**EXERCISE REQUIREMENTS**.
With the pictures left out, copy the records below exactly from the first line down to the line holding "For every layout", and include that line.

**DATA**.
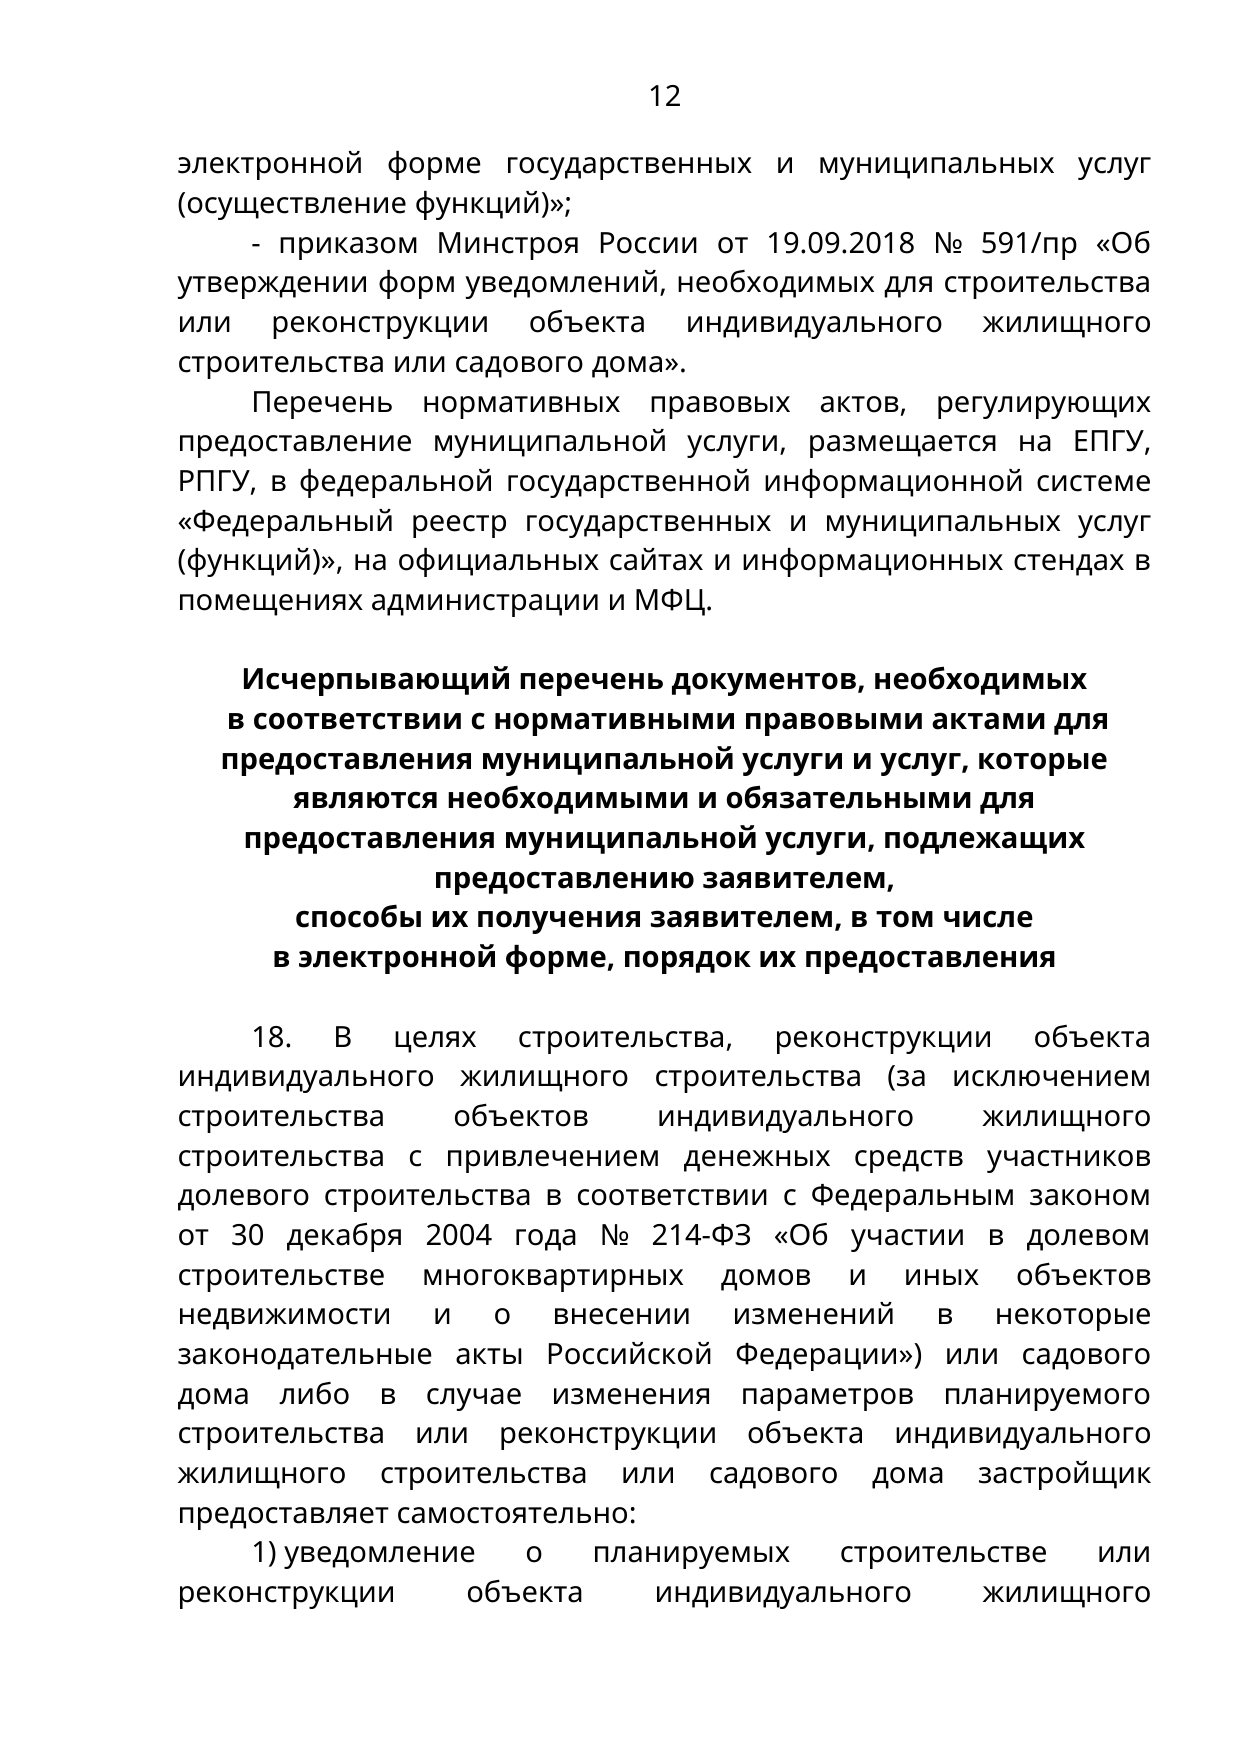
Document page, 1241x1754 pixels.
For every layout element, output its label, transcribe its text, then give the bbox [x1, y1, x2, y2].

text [177, 143, 1152, 222]
text Исчерпывающий перечень документов, необходимых [177, 659, 1152, 698]
list 18. В целях строительства, реконструкции объекта индивидуального жилищного строительства (за исключением строительства объектов индивидуального жилищного строительства с привлечением денежных средств участников долевого строительства в соответствии с Федеральным законом от 30 декабря 2004 года № 214-ФЗ «Об участии в долевом строительстве многоквартирных домов и иных объектов недвижимости и о внесении изменений в некоторые законодательные акты Российской Федерации») или садового дома либо в случае изменения параметров планируемого строительства или реконструкции объекта индивидуального жилищного строительства или садового дома застройщик предоставляет самостоятельно: [177, 1016, 1152, 1532]
text - приказом Минстроя России от 19.09.2018 № 591/пр «Об утверждении форм уведомлений, необходимых для строительства или реконструкции объекта индивидуального жилищного строительства или садового дома». [177, 222, 1152, 381]
text в соответствии с нормативными правовыми актами для предоставления муниципальной услуги и услуг, которые являются необходимыми и обязательными для предоставления муниципальной услуги, подлежащих предоставлению заявителем, [177, 698, 1152, 897]
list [177, 1532, 1152, 1611]
text в электронной форме, порядок их предоставления [177, 936, 1152, 976]
text способы их получения заявителем, в том числе [177, 897, 1152, 936]
text Перечень нормативных правовых актов, регулирующих предоставление муниципальной услуги, размещается на ЕПГУ, РПГУ, в федеральной государственной информационной системе «Федеральный реестр государственных и муниципальных услуг (функций)», на официальных сайтах и информационных стендах в помещениях администрации и МФЦ. [177, 381, 1152, 619]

**ANSWER SPACE**.
Document page, 1241x1754 pixels.
For every layout element, output its label, transcribe its text, then give the bbox [x1, y1, x2, y2].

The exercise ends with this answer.